In 2011, Moorestown residents voted to allow liquor sales at the Moorestown Mall in order to increase revenues at the mall. As a result, several upscale, polished casual restaurants have been opened, highlighted by the Philadelphia region's first Yard House sports-bar restaurant and Distrito, a restaurant from the Garces Group.

On December 22, 2011, PREIT and the Regal Entertainment Group announced their intent to build a new state-of-the-art 56,000 sq ft 12-screen theater known as Regal Moorestown Mall Stadium 12, which will feature the new Regal Premium Experience (RPX). The theater took over the 7-screen United Artists Theaters at the mall, while a formerly adjacent skate park was used as an expansion to the new theater which more than doubled the size of the current theater. Additionally, the development marked the first RPX theater in the market, which features digital projectors, surround sound, 2D and RealD 3D, stadium seating with high-back rocking recliner seats, and Regal Express kiosks for automated ticket purchasing. Although opened with standard theater seats, all screens were renovated less than two years later to include full power reclining seats on all screens. The RPX theater features the same new seating with the addition of tactile sound technology from ButtKicker.

In 2015, the mall's food court was redeveloped and upgraded to provide an enhanced environment that better matches the merchandising mix and upscale demographics.

In recent years, the Moorestown Mall has seen an increase in the vacancy rate, due to declining mall traffic and competition from the larger Cherry Hill Mall located less than 4 mi away. In 2019, the non-anchor occupancy rate at Moorestown Mall is 82.4%.

DATA UNDER STUDY:
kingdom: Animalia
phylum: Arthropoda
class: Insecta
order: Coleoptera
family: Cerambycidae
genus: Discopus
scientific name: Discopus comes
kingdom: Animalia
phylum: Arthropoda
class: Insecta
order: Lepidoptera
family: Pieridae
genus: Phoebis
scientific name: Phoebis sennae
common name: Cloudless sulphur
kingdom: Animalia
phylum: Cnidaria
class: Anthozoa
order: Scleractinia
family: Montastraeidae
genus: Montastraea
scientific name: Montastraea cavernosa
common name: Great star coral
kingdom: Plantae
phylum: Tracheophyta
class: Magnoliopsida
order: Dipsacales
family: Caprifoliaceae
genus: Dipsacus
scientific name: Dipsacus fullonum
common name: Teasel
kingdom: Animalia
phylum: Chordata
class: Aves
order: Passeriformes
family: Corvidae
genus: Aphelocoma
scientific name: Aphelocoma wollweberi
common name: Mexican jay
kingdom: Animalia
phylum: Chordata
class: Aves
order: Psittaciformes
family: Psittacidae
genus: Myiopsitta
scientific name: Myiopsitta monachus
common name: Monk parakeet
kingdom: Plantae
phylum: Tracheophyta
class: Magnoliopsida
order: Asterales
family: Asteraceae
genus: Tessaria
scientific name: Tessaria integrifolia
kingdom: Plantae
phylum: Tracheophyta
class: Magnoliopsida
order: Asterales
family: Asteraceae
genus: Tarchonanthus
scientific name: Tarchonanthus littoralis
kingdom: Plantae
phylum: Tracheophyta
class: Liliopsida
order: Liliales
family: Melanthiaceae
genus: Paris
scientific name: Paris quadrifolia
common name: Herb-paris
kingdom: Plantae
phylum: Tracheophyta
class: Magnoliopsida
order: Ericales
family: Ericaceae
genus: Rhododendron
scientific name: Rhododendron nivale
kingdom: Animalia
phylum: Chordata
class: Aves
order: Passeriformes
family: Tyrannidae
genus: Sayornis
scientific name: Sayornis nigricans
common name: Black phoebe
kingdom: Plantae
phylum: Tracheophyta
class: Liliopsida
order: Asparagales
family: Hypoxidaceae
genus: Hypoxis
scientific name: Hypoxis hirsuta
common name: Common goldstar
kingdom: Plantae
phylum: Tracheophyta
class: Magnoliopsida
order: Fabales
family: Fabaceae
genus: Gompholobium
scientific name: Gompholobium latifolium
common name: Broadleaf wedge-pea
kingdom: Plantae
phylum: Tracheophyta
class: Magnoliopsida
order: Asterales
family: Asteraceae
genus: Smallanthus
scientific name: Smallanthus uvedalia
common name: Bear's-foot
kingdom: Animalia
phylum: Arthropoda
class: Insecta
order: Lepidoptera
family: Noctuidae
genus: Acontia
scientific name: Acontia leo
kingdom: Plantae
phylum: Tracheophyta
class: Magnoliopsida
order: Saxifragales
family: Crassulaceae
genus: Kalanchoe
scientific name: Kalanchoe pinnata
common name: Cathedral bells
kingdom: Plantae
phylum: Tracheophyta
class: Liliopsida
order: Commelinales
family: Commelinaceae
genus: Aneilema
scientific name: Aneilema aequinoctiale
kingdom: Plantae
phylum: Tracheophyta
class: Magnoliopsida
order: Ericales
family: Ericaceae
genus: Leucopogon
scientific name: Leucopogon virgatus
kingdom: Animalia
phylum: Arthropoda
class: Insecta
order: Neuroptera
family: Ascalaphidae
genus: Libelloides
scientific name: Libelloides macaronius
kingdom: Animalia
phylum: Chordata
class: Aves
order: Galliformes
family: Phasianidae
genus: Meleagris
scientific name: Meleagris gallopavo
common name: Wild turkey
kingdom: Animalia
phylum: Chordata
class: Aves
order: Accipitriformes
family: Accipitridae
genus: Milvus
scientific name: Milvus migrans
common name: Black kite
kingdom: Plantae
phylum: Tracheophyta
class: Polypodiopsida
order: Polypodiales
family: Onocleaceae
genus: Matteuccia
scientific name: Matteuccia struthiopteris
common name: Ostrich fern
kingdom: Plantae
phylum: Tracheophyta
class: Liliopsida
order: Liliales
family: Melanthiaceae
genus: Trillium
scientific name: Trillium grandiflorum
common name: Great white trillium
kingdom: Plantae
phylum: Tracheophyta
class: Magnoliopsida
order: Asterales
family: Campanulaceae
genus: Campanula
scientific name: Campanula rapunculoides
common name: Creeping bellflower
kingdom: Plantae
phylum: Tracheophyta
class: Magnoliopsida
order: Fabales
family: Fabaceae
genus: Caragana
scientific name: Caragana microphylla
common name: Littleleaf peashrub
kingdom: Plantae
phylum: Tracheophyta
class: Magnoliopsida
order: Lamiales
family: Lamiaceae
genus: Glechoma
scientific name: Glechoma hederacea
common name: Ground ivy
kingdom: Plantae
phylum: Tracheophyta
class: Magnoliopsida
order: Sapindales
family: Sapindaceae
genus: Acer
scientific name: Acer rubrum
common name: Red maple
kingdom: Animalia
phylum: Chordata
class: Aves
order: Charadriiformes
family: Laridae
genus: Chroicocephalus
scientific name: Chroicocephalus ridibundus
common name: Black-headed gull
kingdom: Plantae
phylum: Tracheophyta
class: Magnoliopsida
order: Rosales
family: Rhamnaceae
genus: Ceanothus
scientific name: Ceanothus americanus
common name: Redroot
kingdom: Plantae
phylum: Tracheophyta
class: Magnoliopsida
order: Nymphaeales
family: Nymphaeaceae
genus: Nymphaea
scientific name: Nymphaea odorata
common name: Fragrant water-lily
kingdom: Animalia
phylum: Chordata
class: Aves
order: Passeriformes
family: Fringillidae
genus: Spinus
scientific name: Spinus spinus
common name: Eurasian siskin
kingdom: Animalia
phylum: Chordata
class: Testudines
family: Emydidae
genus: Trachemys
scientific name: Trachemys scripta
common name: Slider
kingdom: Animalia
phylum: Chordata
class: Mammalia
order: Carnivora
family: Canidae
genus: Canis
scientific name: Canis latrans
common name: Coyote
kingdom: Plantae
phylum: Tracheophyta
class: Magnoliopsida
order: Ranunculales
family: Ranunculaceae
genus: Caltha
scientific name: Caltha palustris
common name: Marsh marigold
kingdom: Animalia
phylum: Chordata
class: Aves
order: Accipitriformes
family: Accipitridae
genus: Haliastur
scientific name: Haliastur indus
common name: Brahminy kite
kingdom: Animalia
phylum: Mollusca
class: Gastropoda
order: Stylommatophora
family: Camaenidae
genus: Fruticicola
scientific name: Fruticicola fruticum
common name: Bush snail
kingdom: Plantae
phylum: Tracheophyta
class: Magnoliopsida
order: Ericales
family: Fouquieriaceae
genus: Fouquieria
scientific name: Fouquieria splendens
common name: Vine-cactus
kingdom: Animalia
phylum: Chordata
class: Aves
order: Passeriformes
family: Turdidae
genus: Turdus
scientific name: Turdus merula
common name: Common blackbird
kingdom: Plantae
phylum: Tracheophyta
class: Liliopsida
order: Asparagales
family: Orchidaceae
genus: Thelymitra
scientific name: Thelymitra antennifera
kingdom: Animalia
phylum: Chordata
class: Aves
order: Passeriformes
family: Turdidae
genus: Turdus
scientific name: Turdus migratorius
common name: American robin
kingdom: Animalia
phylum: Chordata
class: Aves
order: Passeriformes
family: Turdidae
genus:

PROBLEM DESCRIPTION: Please carry the Moorestown Mall passage forward from its last sentence. The data has no connection to the Moorestown Mall passage.

REPLY:
On January 4, 2017, Macy's announced that its store would be closing as part of a plan to close 68 stores nationwide. The store closed in March 2017. On February 8, 2018, it was announced that HomeSense, and Sierra Trading Post would be opening in the former Macy's space. HomeSense opened in September 2018, Five Below opening in Winter of 2018 and Sierra Trading Post opening in Winter/Spring 2019.

On August 28, 2019, Lord & Taylor announced that it would also be closing in 2020.

On February 4, 2020, Sears announced they would be closing on April 11, 2020 as part of a plan to close 31 stores nationwide leaving Boscov's as the mall's only traditional anchor.

On October 15, 2020, Planet Fitness opened a location at the Moorestown Mall.

In 2022, it was announced that PREIT, the mall’s owner, gained approval to build 375 apartments on the property with a 125-room hotel in the works. The number of apartments could reach 1,065 units.

Turn 7 Liquidators opened in the former Lord & Taylor space in 2022. The store closed in 2024 and is expected to be replaced by Parky’s, an entertainment center. The center will feature amenities such as mini-golf, an arcade, and a go-kart track. As of 2026, Parky’s is under construction.

Cooper University Health Care converted the former Sears store to an ambulatory care facility, the Cooper University Health Care – Moorestown Campus, which opened in November 2023.